Colorado’s U.S. senators, Michael Bennet and Mark Udall, sent a letter Thursday asking leaders in both the House and Senate to keep $350 million for dairy farmers in the conference version of the Agriculture Appropriations Act. The money was approved last month in the Senate version of the bill.
“We still have an opportunity to get this lifeline in the final version of the bill, and I urge my colleagues to include it, Senator Udall was quoted as saying in a press release about the letter.
The letter comes on the heels of the announcement that six Colorado dairy farms have filed for Chapter 11 bankruptcy this year, with more expected to follow.
Observers blame the tough times on two factors: the fact that milk commodity prices are at their lowest level since the 1970s and the collapse of New Frontier Bank in Greeley. The bank’s closure in April cut credit lines for many dairy farmers, just as prices plummeted. And farmers still don’t whether the new owners of the New Frontier loans—75 percent of which are in arrears— will be willing to restructure.
Not only are these types of subsidies counterproductive, as they send the wrong signals to dairy farmers to produce more milk when there’s already too much of it, they also come with a massive price tag.
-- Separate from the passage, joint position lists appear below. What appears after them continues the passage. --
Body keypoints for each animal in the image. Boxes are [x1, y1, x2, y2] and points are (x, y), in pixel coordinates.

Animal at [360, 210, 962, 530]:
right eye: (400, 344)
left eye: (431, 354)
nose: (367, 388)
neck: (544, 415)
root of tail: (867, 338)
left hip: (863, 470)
The funding supported by the senators’ letter would allow the U.S. Department of Agriculture to raise the support price for nonfat dry milk from $.92 per pound to $.97 per pound. If approved, the new funding would be in addition to another recent increase. At the end of July, Agriculture Secretary Tom Vilsack announced a three-month temporary increase in the support price of dairy products. At that time, nonfat dry milk went from $.80 per pound to $.92 per pound. Don’t understand what a “support price” is? Here is an explanation of the program from the National Milk Producers Federation:
Under the Dairy Product Price Support Program, the USDA serves as a buyer of last resort to help clear commodity dairy markets during periods of exceptionally low farm-level prices.
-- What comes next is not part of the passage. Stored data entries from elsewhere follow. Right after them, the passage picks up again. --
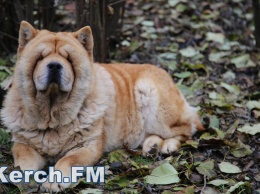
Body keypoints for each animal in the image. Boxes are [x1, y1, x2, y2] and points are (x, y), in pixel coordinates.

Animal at [1, 20, 204, 191]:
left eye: (69, 59)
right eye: (40, 58)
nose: (54, 66)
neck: (52, 111)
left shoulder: (87, 146)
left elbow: (68, 160)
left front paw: (54, 181)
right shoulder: (23, 143)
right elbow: (23, 158)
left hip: (151, 96)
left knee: (186, 129)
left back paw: (167, 145)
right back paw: (151, 146)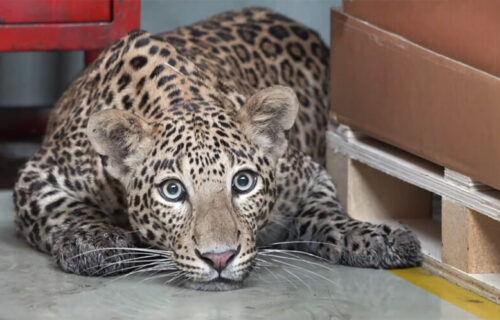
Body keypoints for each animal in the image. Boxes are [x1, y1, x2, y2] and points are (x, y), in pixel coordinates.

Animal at [12, 8, 422, 292]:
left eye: (243, 183)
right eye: (172, 190)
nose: (220, 258)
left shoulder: (308, 175)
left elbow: (326, 213)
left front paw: (376, 238)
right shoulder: (38, 176)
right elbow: (65, 209)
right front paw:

Though Fourth District Congresswoman Betsy Markey did not sign the letter, she was included in the press release, which was titled “With More Family Farms on Brink, Bennet, Udall, Markey Push for Much-Needed Relief for Colorado’s Dairy Producers.”
Asked about this, spokesman Ben Marter noted that Markey is the lone Colorado representative on the Agriculture Committee, and said she has been working with the chairman of that committee to “try to rush relief to some of these folks.”
“Literally, since her first day in Congress, she has really been fighting for the dairy industry in her corner of Colorado,” said Marter.